The high price of skinflint journalism
As discussed previously here, it is clear why the Miami Herald, Sun-Sentinel and Palm Beach Post want to collaborate on “basic” local coverage, whatever that is. They want to save money by generating more content with fewer people.
While this may seem like a rational strategy at a time of slumping sales and profits, it can’t help but degrade the coverage at each publication and make each newspaper less relevant to its readers (and the non-readers they covet).
That’s not just bad journalism. It’s bad business, too.
Story sharing is journalistically ill conceived, because many of the best features, investigations and other distinguished projects come directly from the beat reporting that produces “basic” coverage.
For the most part, the beat reporters who produce “basic” stories are in the best position to develop the relationships that lead to juicy information from helpful insiders and fruitful tips from disgruntled outsiders. If a newspaper relies on “basic” reporting from another newspaper, it isn’t likely to have access to very many scoops.

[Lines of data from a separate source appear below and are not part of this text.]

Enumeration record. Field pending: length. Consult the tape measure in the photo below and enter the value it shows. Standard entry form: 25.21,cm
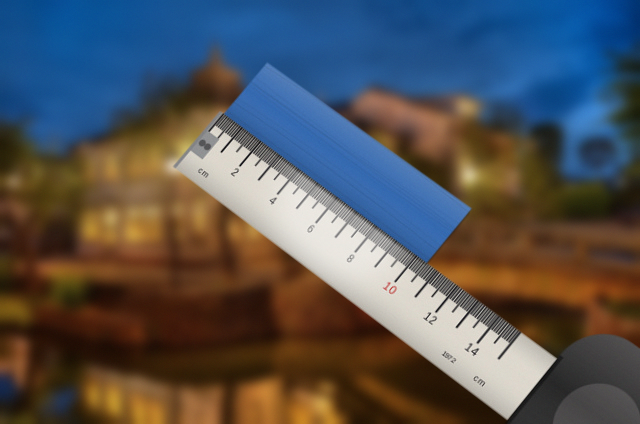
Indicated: 10.5,cm
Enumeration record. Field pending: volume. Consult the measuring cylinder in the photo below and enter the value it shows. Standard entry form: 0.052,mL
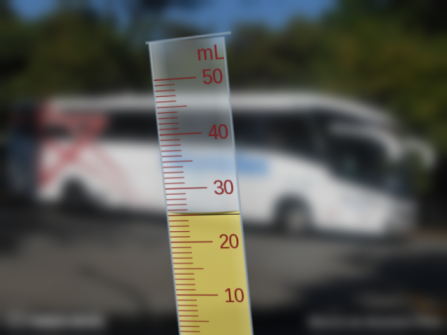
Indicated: 25,mL
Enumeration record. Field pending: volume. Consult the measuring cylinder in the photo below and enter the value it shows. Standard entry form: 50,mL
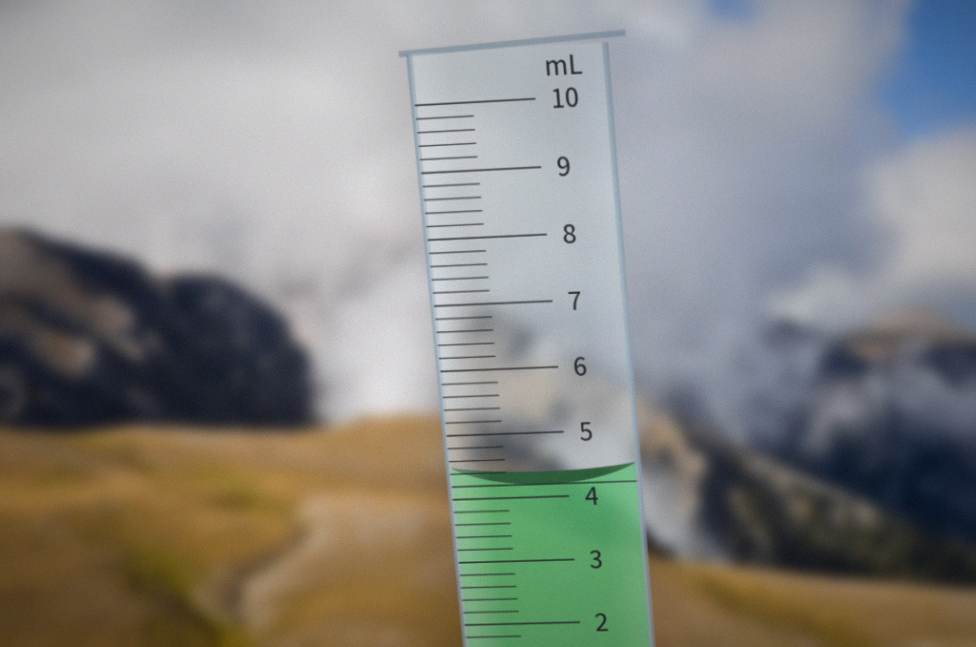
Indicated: 4.2,mL
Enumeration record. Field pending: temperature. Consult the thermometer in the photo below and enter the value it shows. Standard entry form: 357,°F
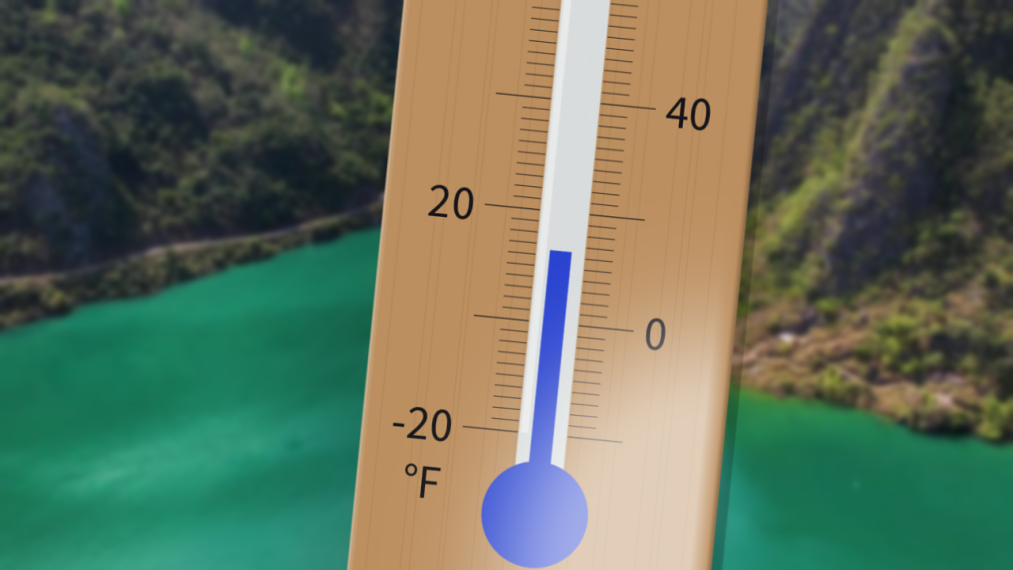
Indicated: 13,°F
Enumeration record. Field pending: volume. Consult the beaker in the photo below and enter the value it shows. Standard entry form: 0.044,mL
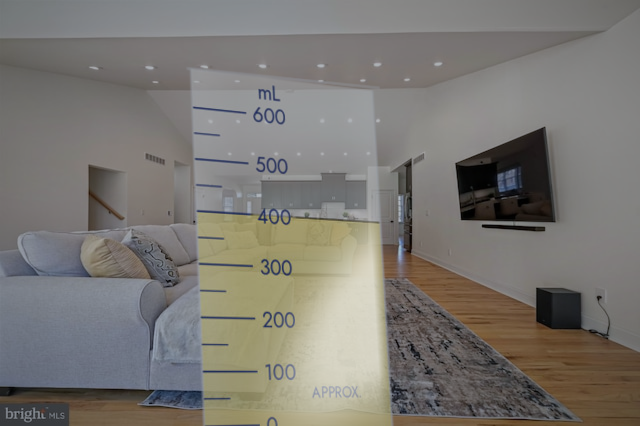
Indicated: 400,mL
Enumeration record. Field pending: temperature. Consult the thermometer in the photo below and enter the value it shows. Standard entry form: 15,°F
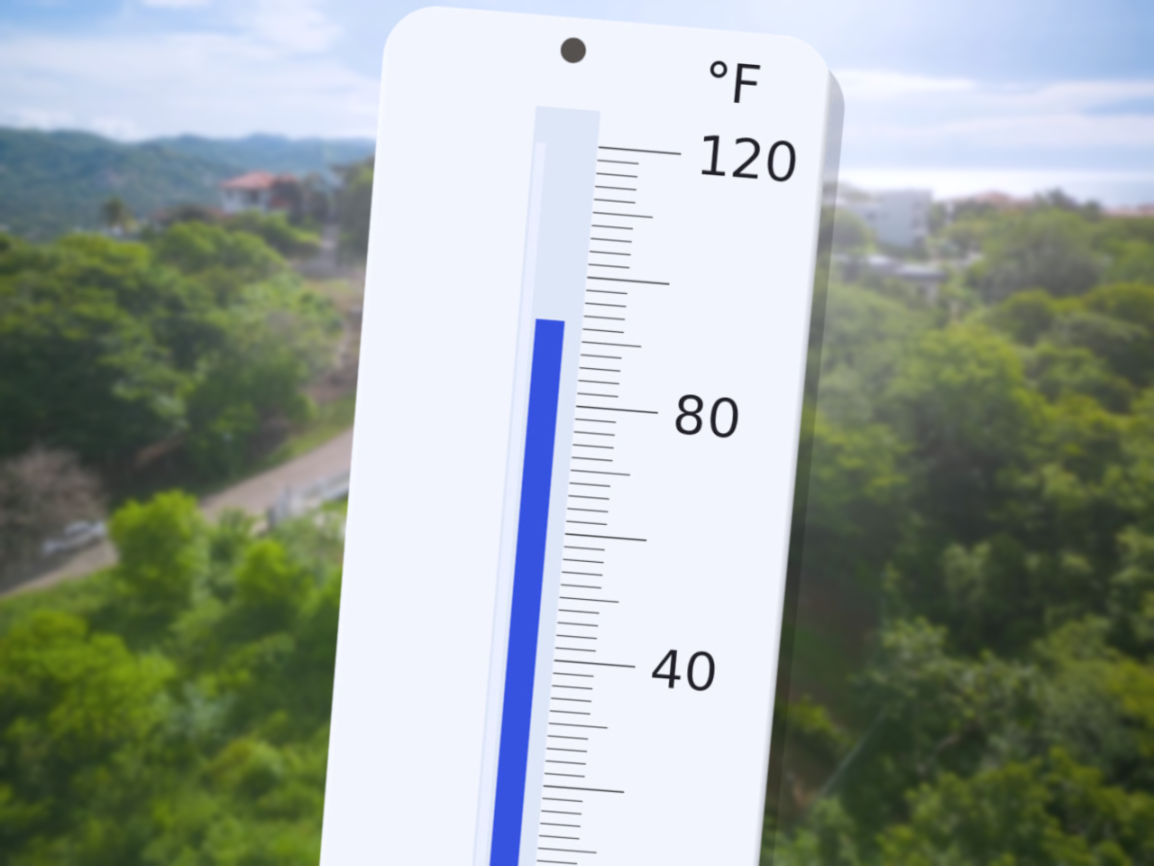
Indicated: 93,°F
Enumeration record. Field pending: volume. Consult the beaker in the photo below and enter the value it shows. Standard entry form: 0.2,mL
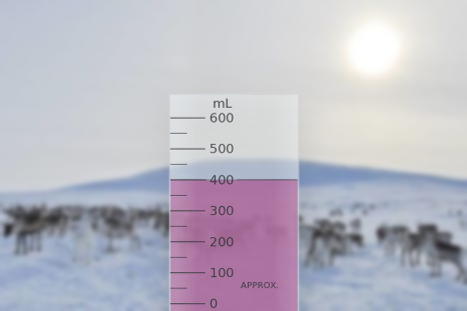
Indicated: 400,mL
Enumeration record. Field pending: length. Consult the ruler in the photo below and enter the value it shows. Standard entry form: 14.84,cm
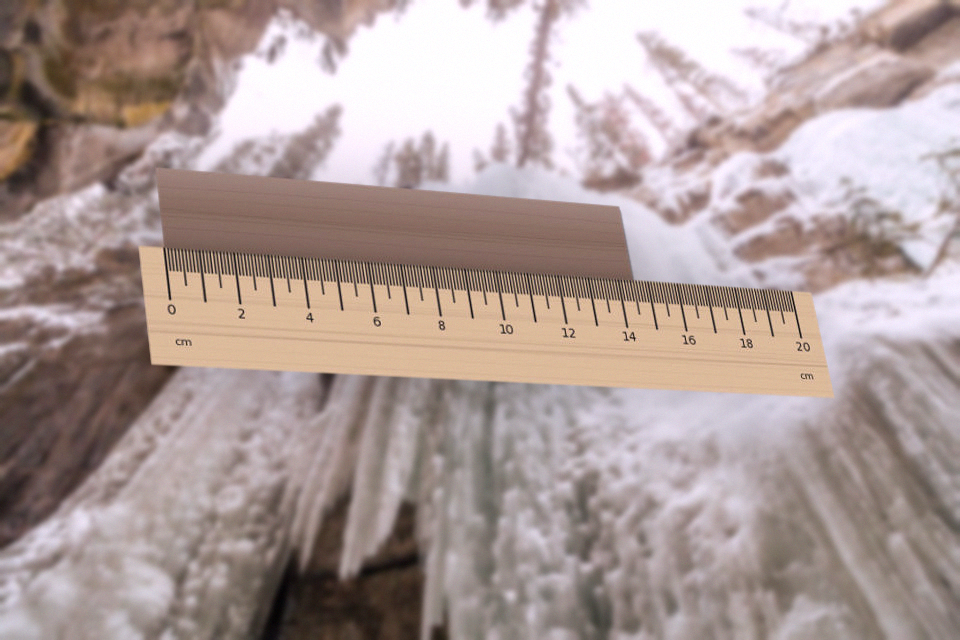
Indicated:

The only way editors can make a story-sharing plan work efficiently is by huddling several times a day to tell each other what they are working on.
If the papers have no secrets from each other, then the lack of competition stands a good chance of turning the reporting from “basic” to “routine” to “boring.”
And that would be supremely antithetical to producing original and ground-breaking coverage.
Now, more than ever, originality matters to the business of the newspaper business, because the electronic media have usurped and commoditized the coverage of most “basic” news.
The only way for newspapers to retain the patronage of their dwindling number of readers and advertisers is by publishing must-read information that people can’t get anywhere else.
Notwithstanding recent budget cuts, most newspapers still have the staff, time and space to dig deeply, reflect thoughtfully and report movingly on the issues that matter most to the communities they serve.
If they give up on that “basic” mission, there won’t be much left.